One of the most discussed aspects of healthcare has to be how to balance cost, quality and access. This is especially true when it comes to the pharmaceutical industry, particularly with the rapid growth of and increased focus on highly effective, but highly expensive, specialty drugs. Discussions about these costs are no longer isolated to negotiations between pharmaceutical companies, PBMs and insurers; instead it appears that price and cost are on FDA’s radar.
For example, the Oncologic Drugs Advisory Committee (“ODAC”) hearing, earlier this month, was not only historic because ODAC unanimously recommended FDA approve the first biosimilar product under the Biologics Price Competition and Innovation Act, but it is the first time I am aware of an advisory committee member asking about the cost of the product. Specifically, Dr. James Liebmann asked whether the biosimilar product would be priced less than the existing reference product.

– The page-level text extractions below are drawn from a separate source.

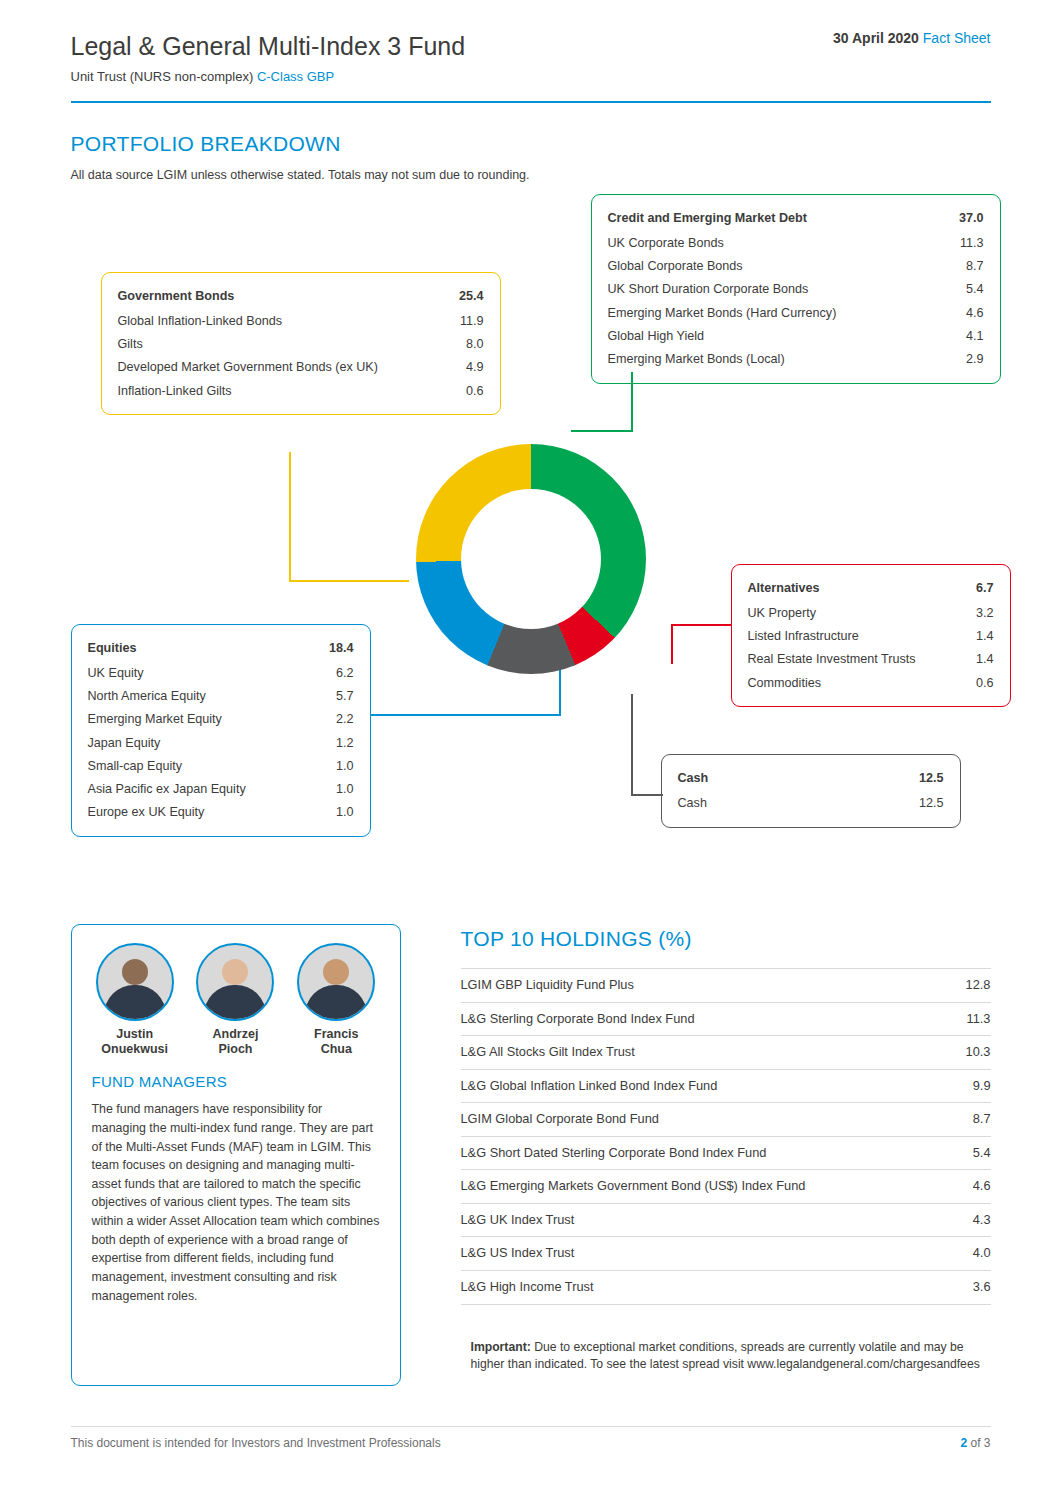Legal & General Multi-Index 3 Fund
Unit Trust (NURS non-complex) C-Class GBP
30 April 2020 Fact Sheet
PORTFOLIO BREAKDOWN
All data source LGIM unless otherwise stated. Totals may not sum due to rounding.
| Government Bonds | 25.4 |
| Global Inflation-Linked Bonds | 11.9 |
| Gilts | 8.0 |
| Developed Market Government Bonds (ex UK) | 4.9 |
| Inflation-Linked Gilts | 0.6 |
| Credit and Emerging Market Debt | 37.0 |
| UK Corporate Bonds | 11.3 |
| Global Corporate Bonds | 8.7 |
| UK Short Duration Corporate Bonds | 5.4 |
| Emerging Market Bonds (Hard Currency) | 4.6 |
| Global High Yield | 4.1 |
| Emerging Market Bonds (Local) | 2.9 |
| Equities | 18.4 |
| UK Equity | 6.2 |
| North America Equity | 5.7 |
| Emerging Market Equity | 2.2 |
| Japan Equity | 1.2 |
| Small-cap Equity | 1.0 |
| Asia Pacific ex Japan Equity | 1.0 |
| Europe ex UK Equity | 1.0 |
| Alternatives | 6.7 |
| UK Property | 3.2 |
| Listed Infrastructure | 1.4 |
| Real Estate Investment Trusts | 1.4 |
| Commodities | 0.6 |
| Cash | 12.5 |
| Cash | 12.5 |
Justin
Onuekwusi
Andrzej
Pioch
Francis
Chua
FUND MANAGERS
The fund managers have responsibility for managing the multi-index fund range. They are part of the Multi-Asset Funds (MAF) team in LGIM. This team focuses on designing and managing multi-asset funds that are tailored to match the specific objectives of various client types. The team sits within a wider Asset Allocation team which combines both depth of experience with a broad range of expertise from different fields, including fund management, investment consulting and risk management roles.
TOP 10 HOLDINGS (%)
| LGIM GBP Liquidity Fund Plus | 12.8 |
| L&G Sterling Corporate Bond Index Fund | 11.3 |
| L&G All Stocks Gilt Index Trust | 10.3 |
| L&G Global Inflation Linked Bond Index Fund | 9.9 |
| LGIM Global Corporate Bond Fund | 8.7 |
| L&G Short Dated Sterling Corporate Bond Index Fund | 5.4 |
| L&G Emerging Markets Government Bond (US$) Index Fund | 4.6 |
| L&G UK Index Trust | 4.3 |
| L&G US Index Trust | 4.0 |
| L&G High Income Trust | 3.6 |
Important: Due to exceptional market conditions, spreads are currently volatile and may be higher than indicated. To see the latest spread visit www.legalandgeneral.com/chargesandfees
This document is intended for Investors and Investment Professionals
2 of 3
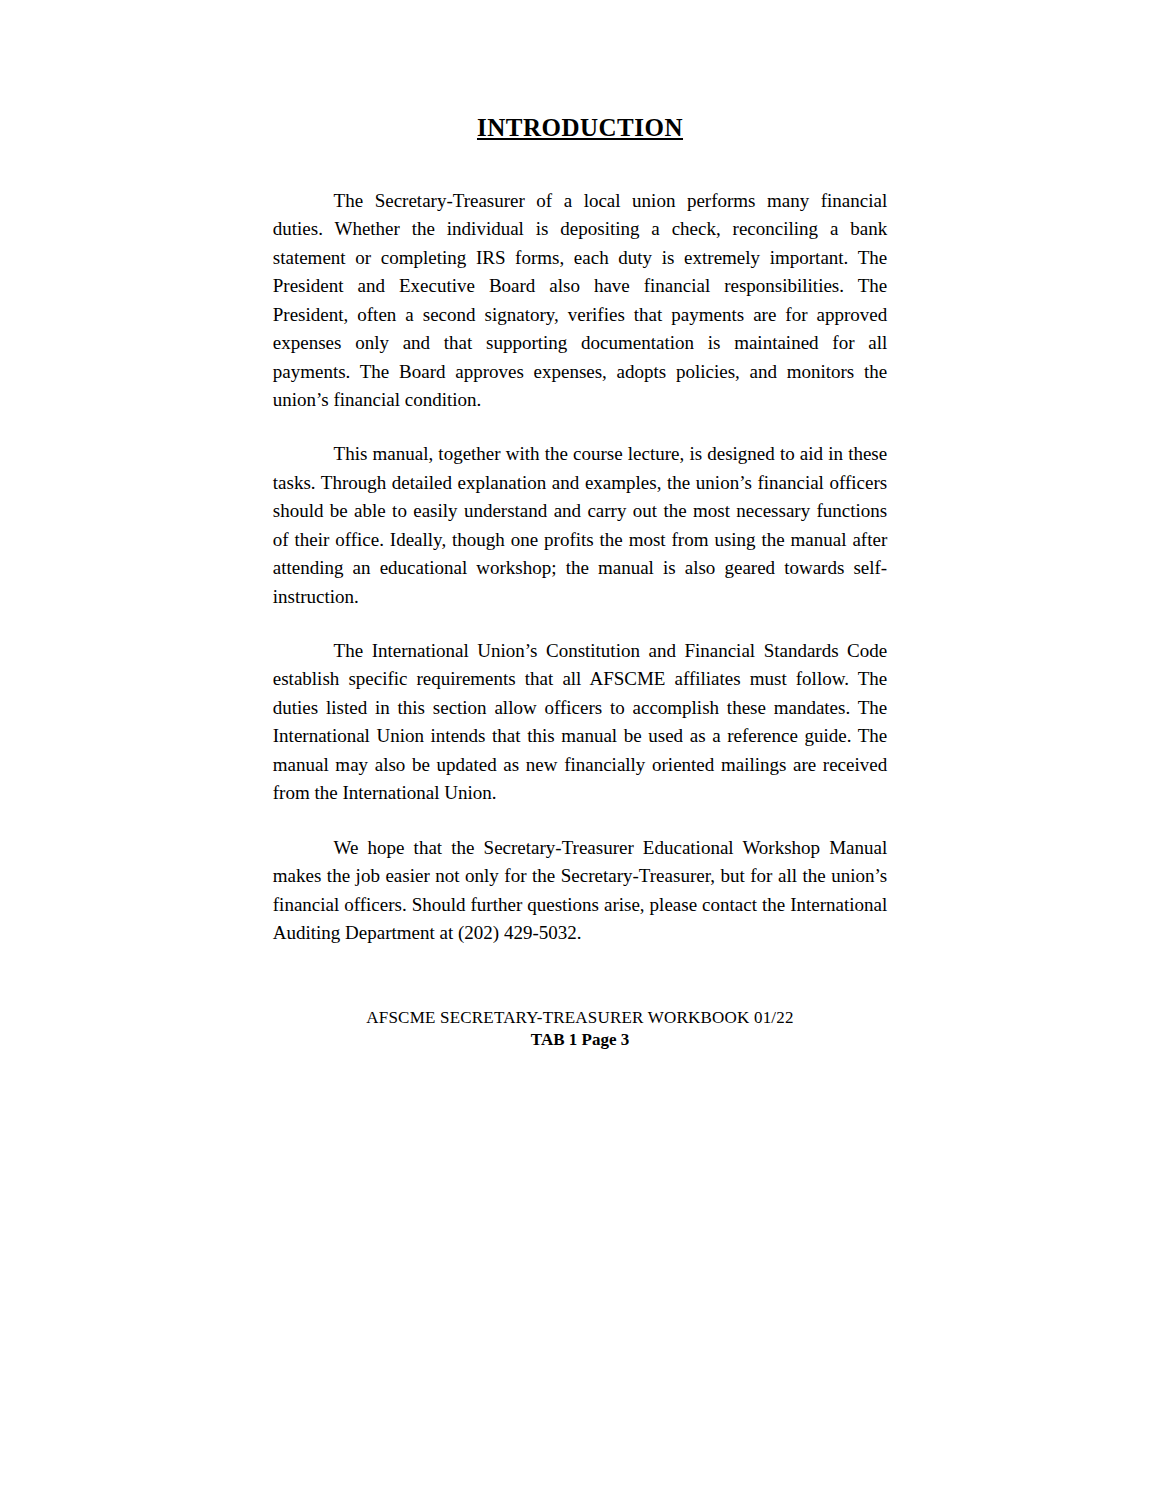INTRODUCTION
The Secretary-Treasurer of a local union performs many financial duties. Whether the individual is depositing a check, reconciling a bank statement or completing IRS forms, each duty is extremely important. The President and Executive Board also have financial responsibilities. The President, often a second signatory, verifies that payments are for approved expenses only and that supporting documentation is maintained for all payments. The Board approves expenses, adopts policies, and monitors the union’s financial condition.
This manual, together with the course lecture, is designed to aid in these tasks. Through detailed explanation and examples, the union’s financial officers should be able to easily understand and carry out the most necessary functions of their office. Ideally, though one profits the most from using the manual after attending an educational workshop; the manual is also geared towards self-instruction.
The International Union’s Constitution and Financial Standards Code establish specific requirements that all AFSCME affiliates must follow. The duties listed in this section allow officers to accomplish these mandates. The International Union intends that this manual be used as a reference guide. The manual may also be updated as new financially oriented mailings are received from the International Union.
We hope that the Secretary-Treasurer Educational Workshop Manual makes the job easier not only for the Secretary-Treasurer, but for all the union’s financial officers. Should further questions arise, please contact the International Auditing Department at (202) 429-5032.
AFSCME SECRETARY-TREASURER WORKBOOK 01/22
TAB 1 Page 3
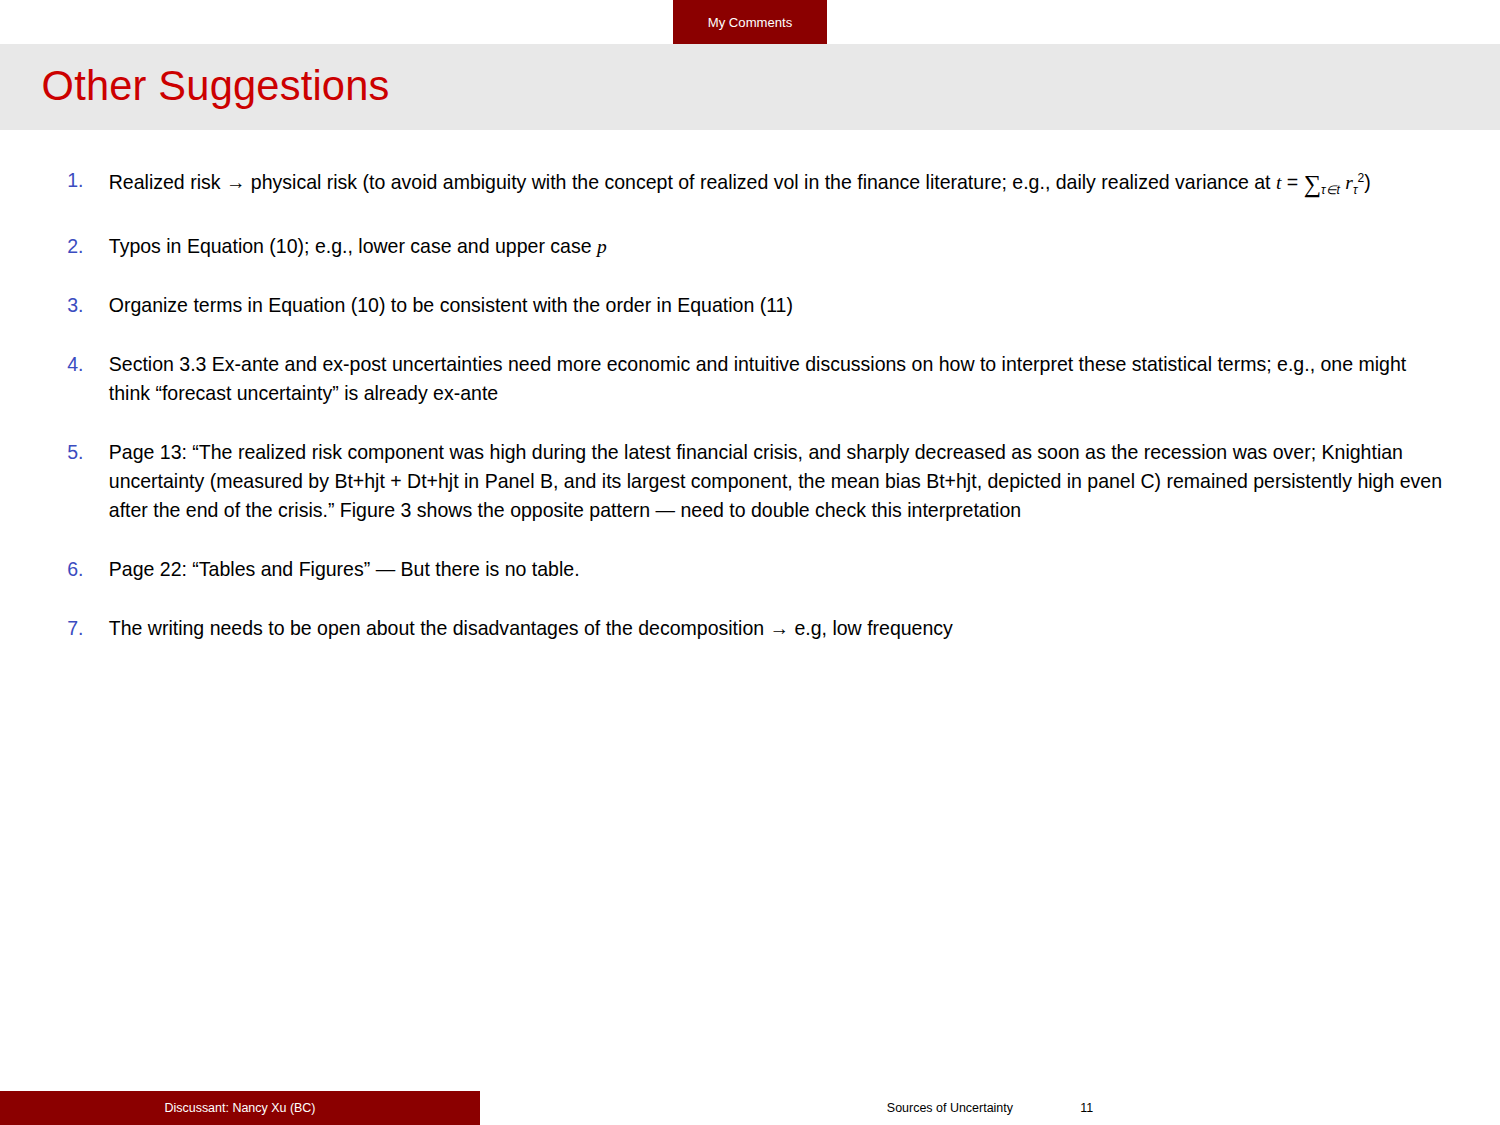My Comments
Other Suggestions
Realized risk → physical risk (to avoid ambiguity with the concept of realized vol in the finance literature; e.g., daily realized variance at t = ∑τ∈t rτ2)
Typos in Equation (10); e.g., lower case and upper case p
Organize terms in Equation (10) to be consistent with the order in Equation (11)
Section 3.3 Ex-ante and ex-post uncertainties need more economic and intuitive discussions on how to interpret these statistical terms; e.g., one might think “forecast uncertainty” is already ex-ante
Page 13: “The realized risk component was high during the latest financial crisis, and sharply decreased as soon as the recession was over; Knightian uncertainty (measured by Bt+hjt + Dt+hjt in Panel B, and its largest component, the mean bias Bt+hjt, depicted in panel C) remained persistently high even after the end of the crisis.” Figure 3 shows the opposite pattern — need to double check this interpretation
Page 22: “Tables and Figures” — But there is no table.
The writing needs to be open about the disadvantages of the decomposition → e.g, low frequency
Discussant: Nancy Xu (BC)
Sources of Uncertainty 11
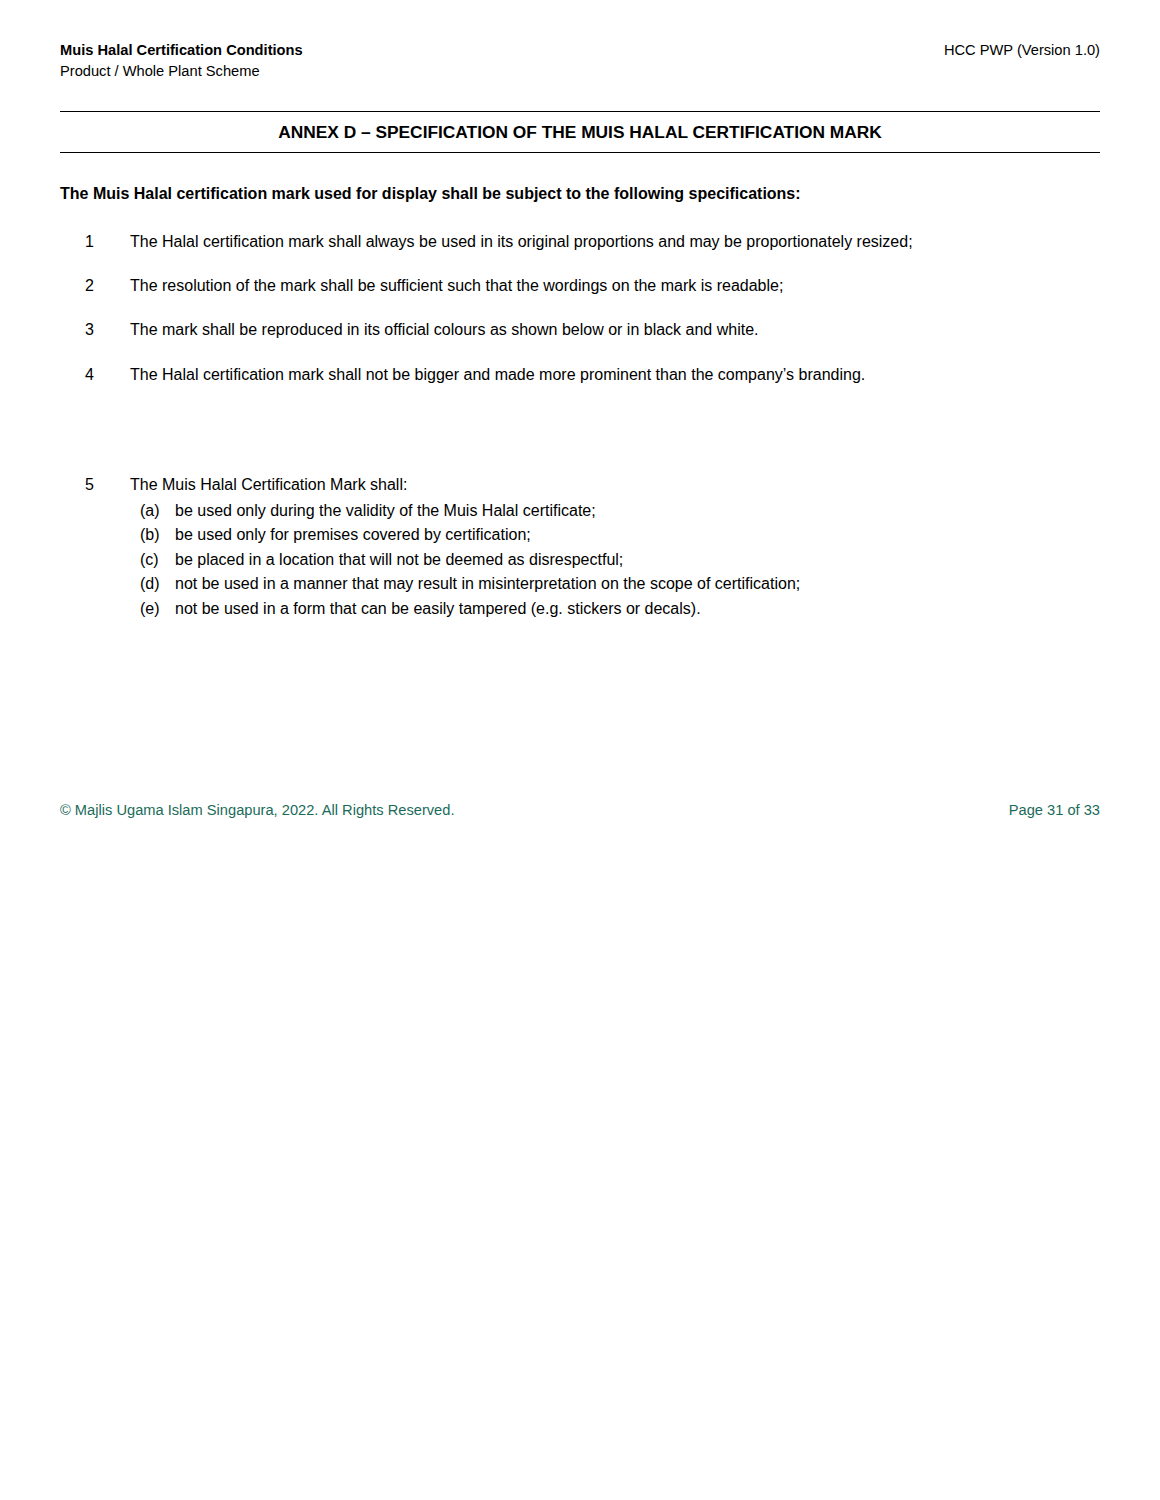Muis Halal Certification Conditions
Product / Whole Plant Scheme
HCC PWP (Version 1.0)
ANNEX D – SPECIFICATION OF THE MUIS HALAL CERTIFICATION MARK
The Muis Halal certification mark used for display shall be subject to the following specifications:
The Halal certification mark shall always be used in its original proportions and may be proportionately resized;
The resolution of the mark shall be sufficient such that the wordings on the mark is readable;
The mark shall be reproduced in its official colours as shown below or in black and white.
The Halal certification mark shall not be bigger and made more prominent than the company’s branding.
5 The Muis Halal Certification Mark shall:
be used only during the validity of the Muis Halal certificate;
be used only for premises covered by certification;
be placed in a location that will not be deemed as disrespectful;
not be used in a manner that may result in misinterpretation on the scope of certification;
not be used in a form that can be easily tampered (e.g. stickers or decals).
© Majlis Ugama Islam Singapura, 2022. All Rights Reserved.
Page 31 of 33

What is more surprising is that last month a recent survey determined that more than 4 in 10 pharmaceutical executives expressed an openness to FDA taking economic data into account in determining whether to approve a drug product. Although I think it is important for the country as a whole to consider costs when deciding between treatment options, I don’t think FDA or any government entity should be in a position to prevent a safe and effective product from reaching the market because of its costs. FDA should only evaluate whether the product is safe and effective and leave it up to the payor to do the cost-benefit analysis.
That being said, a recent study indicates that this analysis may be difficult because a patient’s perception of cost may actually impact how well a drug works. According to the study discussed in Lenny Bernstein’s article entitled “An ‘expensive’ placebo is more effective than a ‘cheap’ one, study shows,” it appears that the cost of a drug could impact efficacy. This article discusses a small clinical study in which patients with Parkinson’s disease were told they were going to receive an investigational drug developed to treat their disease. The patients were told that one of the injections that they would receive contained a version of a drug that cost $100, and that the other contained a version that cost $1,500. However, in reality, both injections were nothing more than saline.
Leaving aside the ethical issues of deceiving the subjects, the results were pretty amazing. Specifically, the patients performed better on certain motor skills tests after receiving the injection that they believed contained the more expensive drug than they did after receiving the injection that they believed contained the less expensive drug. What was more shocking to me was that results associated with the “more expensive” placebo apparently came close to the results associated with the patients’ regular drug, levodopa.
I understand that this study was relatively small and the results may not be generally applicable; however, I think this is something payors and regulators think about as we try to use cost sharing as a way of influencing patient choice and driving down costs. If we encourage patient’s to choose the less costly alternative, will this negatively impact the efficacy of the treatment?
Additionally, I think this study demonstrates the potential magnitude of the placebo effect. Therefore, as Congress and other stakeholders think about alternatives to double-blind studies to support approval of new products, in the context of the 21st Century Cures initiative, this should be something they think about.